Rocking the No. 8, wearing a pair of black, white, and purple Nike Zoom Kobe 1’s, and a white wristband to match his white Lakers home uni, he was dressed to handle business. Although his team started the game slow, Kobe Bryant started out fast as he wasn’t faced with any double teams.

The Raptors entered half time with a 63-49 lead with Bryant dropping in 26 of those Lakers buckets. The second half started no different as the Raps went up by as many as 18 points early in the quarter, which only angered the legend.

Fueled by his team’s lack of effort, Bryant started dropping buckets faster than Twista’s lyrics. Pouring in pull-up jumper after pull-up jumper, deep three after deep three, and one lay-up after another, Bryant piled up 27 points in the third quarter and 28 in the fourth. He finished the half with 55 points and challenged Wilt Chamberlain’s 100 point record as he finished with 81 points on the night.

He gave Michigan fans (and the world for that matter) a night to remember as he torched Flint’s Morris Peterson and Detroit’s Jalen Rose, who were his primary defenders. After the final buzzer sounded, Bryant approached FSN sports reporter Patrick O’Neal for his post game interview still in awe of his performance with a towel around his neck. Responding to O’Neal’s question of what could he say about the 81 point game, Bryant responded with a boyish smile on his face and said: “Well you know, we wanted to win this game so bad and they jumped out to us on an early lead and my ankle was hurting me and I was a little tired but we needed to get this W so I had to push through it and I had a great performance.”

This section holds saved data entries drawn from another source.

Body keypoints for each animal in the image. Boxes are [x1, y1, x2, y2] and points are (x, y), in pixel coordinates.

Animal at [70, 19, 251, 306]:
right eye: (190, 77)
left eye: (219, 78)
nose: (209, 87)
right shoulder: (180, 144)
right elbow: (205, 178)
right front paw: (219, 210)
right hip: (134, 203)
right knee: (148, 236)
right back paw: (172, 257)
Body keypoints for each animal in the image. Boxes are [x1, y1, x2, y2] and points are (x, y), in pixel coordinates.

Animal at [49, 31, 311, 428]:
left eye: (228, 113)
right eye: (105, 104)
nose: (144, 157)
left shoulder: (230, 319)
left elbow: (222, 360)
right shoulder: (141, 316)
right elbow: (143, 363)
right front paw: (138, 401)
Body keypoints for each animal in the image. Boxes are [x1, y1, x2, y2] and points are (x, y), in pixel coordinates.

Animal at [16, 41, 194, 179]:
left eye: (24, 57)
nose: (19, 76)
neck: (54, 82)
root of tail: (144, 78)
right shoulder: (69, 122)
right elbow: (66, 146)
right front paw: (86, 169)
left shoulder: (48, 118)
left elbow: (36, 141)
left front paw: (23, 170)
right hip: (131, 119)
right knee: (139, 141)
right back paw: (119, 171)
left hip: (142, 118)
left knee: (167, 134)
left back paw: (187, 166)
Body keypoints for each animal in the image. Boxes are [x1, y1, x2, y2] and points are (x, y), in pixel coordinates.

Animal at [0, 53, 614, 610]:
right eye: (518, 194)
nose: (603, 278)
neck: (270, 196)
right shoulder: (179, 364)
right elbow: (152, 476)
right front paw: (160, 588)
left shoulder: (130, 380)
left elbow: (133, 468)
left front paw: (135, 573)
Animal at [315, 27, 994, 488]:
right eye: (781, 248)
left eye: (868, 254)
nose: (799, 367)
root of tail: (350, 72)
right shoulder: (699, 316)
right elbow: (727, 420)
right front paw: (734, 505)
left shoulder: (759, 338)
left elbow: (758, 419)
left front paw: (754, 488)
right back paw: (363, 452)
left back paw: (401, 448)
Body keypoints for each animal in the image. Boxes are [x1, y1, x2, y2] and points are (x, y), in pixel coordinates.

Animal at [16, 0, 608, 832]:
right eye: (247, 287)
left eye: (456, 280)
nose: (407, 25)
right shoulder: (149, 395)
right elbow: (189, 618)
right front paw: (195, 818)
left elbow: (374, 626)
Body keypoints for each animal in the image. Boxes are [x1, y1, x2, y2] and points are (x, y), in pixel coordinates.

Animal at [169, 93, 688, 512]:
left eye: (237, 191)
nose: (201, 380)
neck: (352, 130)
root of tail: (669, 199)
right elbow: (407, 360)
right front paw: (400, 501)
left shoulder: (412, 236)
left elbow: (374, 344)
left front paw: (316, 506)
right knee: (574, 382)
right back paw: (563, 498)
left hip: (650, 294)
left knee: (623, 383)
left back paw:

Bryant also added that: “I couldn’t have dreamed of this when I was a kid. It’s no way possible. It’s just a blessing from above to be able to play this game and more importantly get outta here with this W and that’s what really matters.”

Despite all of the attention that he did receive from this magical performance, he did get quite a bit of flack from several peers. The knock on his magical evening was that he only grabbed 6 boards, handed out 2 assists, 3 steals and one block, only cementing his everlasting hateration from the sports community (Cough cough, including my friend Meat from Western Michigan University, who is hands down the biggest Kobe hater…I’m sure there’s one in every town).

Besides my friend Meat, Vince Carter stated that he didn’t think  Kobe “is setting the right example for kids out there.” The great Michael Jordan also said that he wouldn’t have allowed Kobe’s 81 points to happen without fouling out.

Through all the hate, Kobe reached a zone that no has come close to reaching in this decade. Shooting 60.9 percent, he connected on 28 of his 46 field goal attempts in 42 minutes of action. He also dropped 7 of his 13 three-point attempts and 18 of his 20 free throws.

When the NBA produced a short documentary on the night for an episode of “Real NBA,” he spoke in descriptive fashion on how that night felt.

“When you get in that zone, it’s just a supreme confidence that you know it’s going in. Things just slow down, everything just slows down and you just have supreme confidence,” Bryant added. “When that happens, you really do not try to focus on what’s going on because you can lose it in a second. Everything becomes one noise, you don’t hear this or that. Everything is just one going thing.”

I am proud to say that I can tell my kids one day that I witnessed Kobe Bryant pour in 81 points!